(Exercise input Opens)

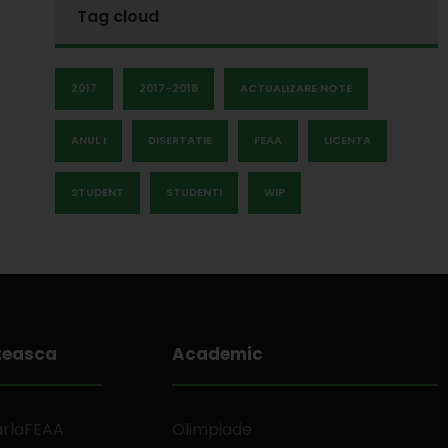
Tag cloud
2017
2017-2018
ACTUALIZARE NOTE
ANUL I
DISERTATIE
FEAA
LICENTA
STUDENT
STUDENTI
WIP
teasca
Academic
arlaFEAA
Olimpiade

(Exercise input Closes)

**Request**
Convert the text lines in the records above into a JSON list of strings, with one string per line and blank lines omitted. Leave the pictures out of the answer.

**Expected answer**
[
  "Tag cloud",
  "2017",
  "2017-2018",
  "ACTUALIZARE NOTE",
  "ANUL I",
  "DISERTATIE",
  "FEAA",
  "LICENTA",
  "STUDENT",
  "STUDENTI",
  "WIP",
  "teasca",
  "Academic",
  "arlaFEAA",
  "Olimpiade"
]